▶ Görevler:
- a) Kill Bill yazısında "Kill Bill (bu" ifadesinden "bölüm halinde çıkarılmıştır." ifadesine kadar olan kısmı, iki uç da dahil olmak üzere değiştirmeden alıntılayın.
- b) Kayıtlarda "family: Sapindaceae" geçen satırdan kayıtların sonuna kadar olan satırları, bu satır da dahil, aynen yazdırın.

▶ Belge Bölümü:
========================================================================

3 Nisan 2011 Pazar

Kill Bill (bu da böyle bir japon hevesiymiş)

Öncelikle filmin senaristi ve yönetmeni olan  Quentin Tarantino tarafından bir film halinde çıkarılmak istenmiştir fakat filmin çok uzayacağı düşüncesiyle Tarantino bu kararından vazgeçirilip iki bölüm halinde çıkarılmıştır.
Tarantinonun diğer filmlerinde olduğu gibi film dehşet verici dövüş sahneleri ve bunlarla bağlantılı olarak fışkıran kanlar, organlar içerse de müziklerinden olsa gerek izleyiciye çok da dehşet verici hisler uyandırdığını düşünmüyorum (en azından ben de uyandırmadı). Aynı zamanda özellikle japon dövüş filmlerinde dakikalarca süren dövüş sahnelerine atıfta bulunmak amacıyla bu şekilde uzun dövüş sahnelerini içerdiğini düşünüyorum. Fakat bunun yanında tarantinonun izlediği dövüş sahnelerinden etkilenip kendi filmlerine aktarmış olabilme ihtimali de söz konusu. Sonuçta tarantinonun doğum yılının 1963 olduğu göz önüne alınırsa, kendisini seksenler çocuğu olarak da görebiliriz ve bu dönemdeki bir mortal combatı oynamamış olma ihtimali düşüktür ki bu yaşlarda insanın dövüş sahnelerine özenme ihtimali çok yüksek. Kendi açımdan da düşününce bir Jackie Chan, Bruce Lee film izlerken ki ruh halim bir anda samuray haline geçiveriyor. İnsanın içine bir enerji doluyor ve amaçsız yumruklar boşluğa doğru savrulurken bir yandan da koltuk koltuğa zıplama haline geçiveriliyor. Kaldı ki "the bride"ın sarı siyah kıyafeti de çok büyük ihtimal Bruce Lee'nin resimde de görülen kıyafetinden geliyordur. Aynı zamanda 70’li yıllarda çekilen ve en özgün samuray filmlerinden biri olan “SHURAYUKIHIME” (ladysnow blood) Tarantino'nun temel esin kaynağı olduğu söylenebilir. Bu film de Kill Bill'deki gibi bir intikam konusu ve film akışından bağımsız bir zaman bağlantısı içeriyor. Film bir anda ileri bir tarihe kayarak sonrasında geçmişte olmuş olan olaylar “flashback” şeklinde gösteriliyor.

========================================================================

▶ Verilen Kayıtlar:
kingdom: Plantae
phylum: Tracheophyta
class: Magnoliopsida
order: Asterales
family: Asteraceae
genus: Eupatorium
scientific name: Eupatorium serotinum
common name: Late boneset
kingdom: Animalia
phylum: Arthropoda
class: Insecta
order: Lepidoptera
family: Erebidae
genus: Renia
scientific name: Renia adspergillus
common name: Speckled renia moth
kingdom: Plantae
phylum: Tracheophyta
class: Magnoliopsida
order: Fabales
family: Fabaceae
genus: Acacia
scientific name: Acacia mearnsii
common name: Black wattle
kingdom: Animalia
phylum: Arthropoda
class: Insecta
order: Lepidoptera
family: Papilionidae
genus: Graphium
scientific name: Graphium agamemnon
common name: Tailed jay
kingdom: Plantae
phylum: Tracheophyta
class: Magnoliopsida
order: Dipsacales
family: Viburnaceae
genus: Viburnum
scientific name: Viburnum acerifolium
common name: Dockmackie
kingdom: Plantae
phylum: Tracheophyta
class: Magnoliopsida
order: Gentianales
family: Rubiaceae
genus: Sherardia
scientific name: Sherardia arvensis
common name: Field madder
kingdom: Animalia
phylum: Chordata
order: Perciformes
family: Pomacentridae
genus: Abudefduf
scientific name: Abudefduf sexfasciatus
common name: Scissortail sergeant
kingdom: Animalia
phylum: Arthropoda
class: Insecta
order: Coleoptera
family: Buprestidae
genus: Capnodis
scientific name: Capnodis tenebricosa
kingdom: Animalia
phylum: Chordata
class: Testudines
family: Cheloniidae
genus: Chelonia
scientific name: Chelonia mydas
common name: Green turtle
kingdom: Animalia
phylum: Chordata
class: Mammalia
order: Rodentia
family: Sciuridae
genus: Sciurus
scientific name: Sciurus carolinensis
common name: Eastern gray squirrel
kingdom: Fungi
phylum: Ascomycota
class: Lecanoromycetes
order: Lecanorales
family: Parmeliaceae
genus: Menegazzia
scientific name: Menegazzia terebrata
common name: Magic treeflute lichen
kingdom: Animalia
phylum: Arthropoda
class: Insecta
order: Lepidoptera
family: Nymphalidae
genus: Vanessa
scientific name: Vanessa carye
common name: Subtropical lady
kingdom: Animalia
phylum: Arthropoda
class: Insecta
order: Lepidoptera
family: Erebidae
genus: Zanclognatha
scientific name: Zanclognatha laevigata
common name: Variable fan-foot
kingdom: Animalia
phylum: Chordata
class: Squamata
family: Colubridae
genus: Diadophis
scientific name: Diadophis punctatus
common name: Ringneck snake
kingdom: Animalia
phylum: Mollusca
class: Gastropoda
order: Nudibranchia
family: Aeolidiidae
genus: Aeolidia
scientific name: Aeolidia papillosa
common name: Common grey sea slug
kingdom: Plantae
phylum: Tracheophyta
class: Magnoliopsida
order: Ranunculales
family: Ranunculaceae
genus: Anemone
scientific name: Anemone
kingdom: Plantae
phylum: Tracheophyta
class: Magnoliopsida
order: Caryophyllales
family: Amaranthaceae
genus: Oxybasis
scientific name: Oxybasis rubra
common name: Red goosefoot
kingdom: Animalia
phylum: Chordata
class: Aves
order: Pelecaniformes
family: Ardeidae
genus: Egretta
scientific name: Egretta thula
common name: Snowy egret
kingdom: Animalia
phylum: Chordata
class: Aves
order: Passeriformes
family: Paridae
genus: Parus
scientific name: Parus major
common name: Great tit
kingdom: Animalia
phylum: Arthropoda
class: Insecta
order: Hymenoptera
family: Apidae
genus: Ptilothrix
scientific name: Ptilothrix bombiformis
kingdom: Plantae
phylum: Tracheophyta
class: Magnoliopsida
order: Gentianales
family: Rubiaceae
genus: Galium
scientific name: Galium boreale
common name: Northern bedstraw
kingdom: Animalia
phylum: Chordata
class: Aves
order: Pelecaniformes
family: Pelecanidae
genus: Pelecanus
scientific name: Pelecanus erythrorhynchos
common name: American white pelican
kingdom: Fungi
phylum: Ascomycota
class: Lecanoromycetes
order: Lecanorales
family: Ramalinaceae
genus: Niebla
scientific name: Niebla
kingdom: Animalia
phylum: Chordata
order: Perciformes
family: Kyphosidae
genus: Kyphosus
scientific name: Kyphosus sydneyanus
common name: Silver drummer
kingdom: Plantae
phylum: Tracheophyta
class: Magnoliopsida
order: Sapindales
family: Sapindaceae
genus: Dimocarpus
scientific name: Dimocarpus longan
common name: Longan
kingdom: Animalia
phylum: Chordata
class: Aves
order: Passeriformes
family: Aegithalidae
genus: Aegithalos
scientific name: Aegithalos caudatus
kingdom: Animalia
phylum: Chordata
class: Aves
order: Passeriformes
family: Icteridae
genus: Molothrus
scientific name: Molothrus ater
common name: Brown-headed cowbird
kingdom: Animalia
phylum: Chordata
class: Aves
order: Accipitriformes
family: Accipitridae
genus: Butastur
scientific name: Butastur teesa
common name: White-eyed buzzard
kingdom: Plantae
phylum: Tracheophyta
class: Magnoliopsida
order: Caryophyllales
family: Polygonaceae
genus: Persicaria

========================================================================

▶ Çözülen Görevler:
- a)
Kill Bill (bu da böyle bir japon hevesiymiş)

Öncelikle filmin senaristi ve yönetmeni olan  Quentin Tarantino tarafından bir film halinde çıkarılmak istenmiştir fakat filmin çok uzayacağı düşüncesiyle Tarantino bu kararından vazgeçirilip iki bölüm halinde çıkarılmıştır.

- b)
family: Sapindaceae
genus: Dimocarpus
scientific name: Dimocarpus longan
common name: Longan
kingdom: Animalia
phylum: Chordata
class: Aves
order: Passeriformes
family: Aegithalidae
genus: Aegithalos
scientific name: Aegithalos caudatus
kingdom: Animalia
phylum: Chordata
class: Aves
order: Passeriformes
family: Icteridae
genus: Molothrus
scientific name: Molothrus ater
common name: Brown-headed cowbird
kingdom: Animalia
phylum: Chordata
class: Aves
order: Accipitriformes
family: Accipitridae
genus: Butastur
scientific name: Butastur teesa
common name: White-eyed buzzard
kingdom: Plantae
phylum: Tracheophyta
class: Magnoliopsida
order: Caryophyllales
family: Polygonaceae
genus: Persicaria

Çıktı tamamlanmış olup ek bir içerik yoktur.